• Task to carry out:
Copy the lines below exactly. No picture goes into the copy.

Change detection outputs
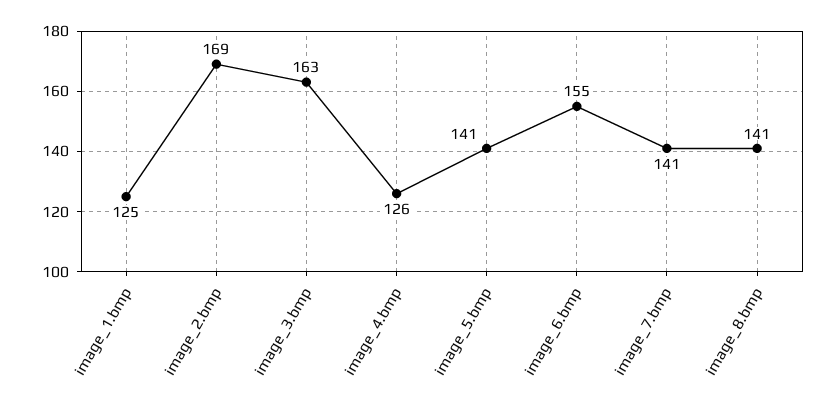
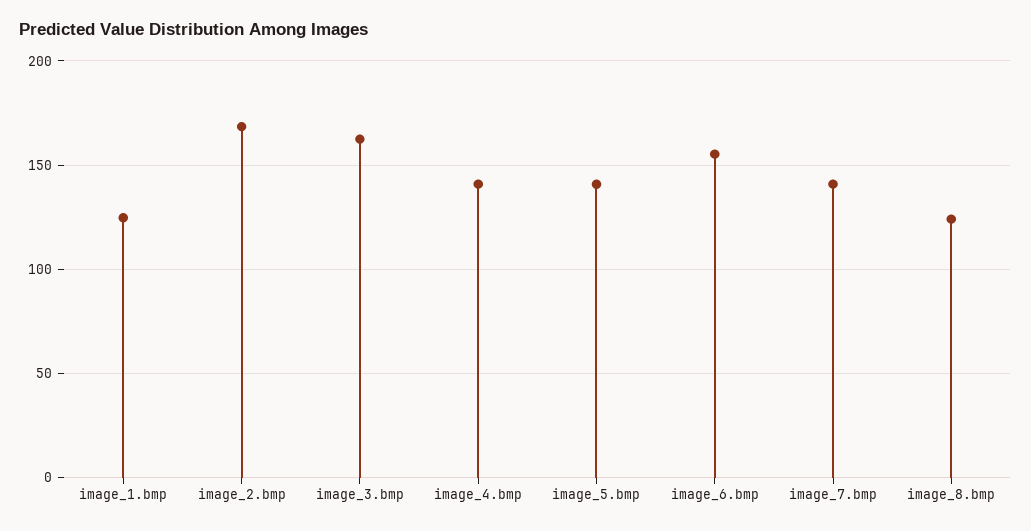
  {
    "image_1.bmp": 125,
    "image_2.bmp": 169,
    "image_3.bmp": 163,
-   "image_4.bmp": 126,
+   "image_4.bmp": 140,
    "image_5.bmp": 141,
    "image_6.bmp": 155,
    "image_7.bmp": 141,
-   "image_8.bmp": 141
+   "image_8.bmp": 125
  }

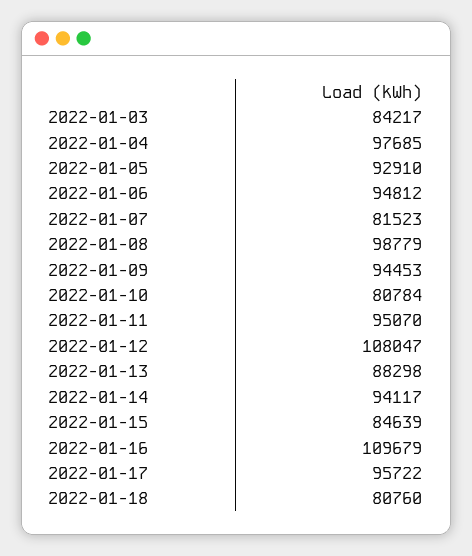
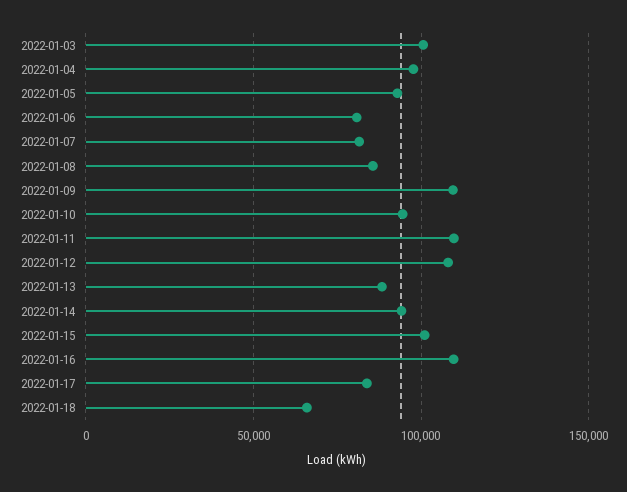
  {
-   "2022-01-03": 84217,
+   "2022-01-03": 100000,
    "2022-01-04": 97685,
    "2022-01-05": 92910,
-   "2022-01-06": 94812,
+   "2022-01-06": 80000,
    "2022-01-07": 81523,
-   "2022-01-08": 98779,
+   "2022-01-08": 85000,
-   "2022-01-09": 94453,
+   "2022-01-09": 110000,
-   "2022-01-10": 80784,
+   "2022-01-10": 95000,
-   "2022-01-11": 95070,
+   "2022-01-11": 110000,
    "2022-01-12": 108047,
    "2022-01-13": 88298,
    "2022-01-14": 94117,
-   "2022-01-15": 84639,
+   "2022-01-15": 100000,
    "2022-01-16": 109679,
-   "2022-01-17": 95722,
+   "2022-01-17": 85000,
-   "2022-01-18": 80760
+   "2022-01-18": 65000
  }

• Answer space:
  {
    "image_1.bmp": 125,
    "image_2.bmp": 169,
    "image_3.bmp": 163,
-   "image_4.bmp": 126,
+   "image_4.bmp": 140,
    "image_5.bmp": 141,
    "image_6.bmp": 155,
    "image_7.bmp": 141,
-   "image_8.bmp": 141
+   "image_8.bmp": 125
  }

  {
-   "2022-01-03": 84217,
+   "2022-01-03": 100000,
    "2022-01-04": 97685,
    "2022-01-05": 92910,
-   "2022-01-06": 94812,
+   "2022-01-06": 80000,
    "2022-01-07": 81523,
-   "2022-01-08": 98779,
+   "2022-01-08": 85000,
-   "2022-01-09": 94453,
+   "2022-01-09": 110000,
-   "2022-01-10": 80784,
+   "2022-01-10": 95000,
-   "2022-01-11": 95070,
+   "2022-01-11": 110000,
    "2022-01-12": 108047,
    "2022-01-13": 88298,
    "2022-01-14": 94117,
-   "2022-01-15": 84639,
+   "2022-01-15": 100000,
    "2022-01-16": 109679,
-   "2022-01-17": 95722,
+   "2022-01-17": 85000,
-   "2022-01-18": 80760
+   "2022-01-18": 65000
  }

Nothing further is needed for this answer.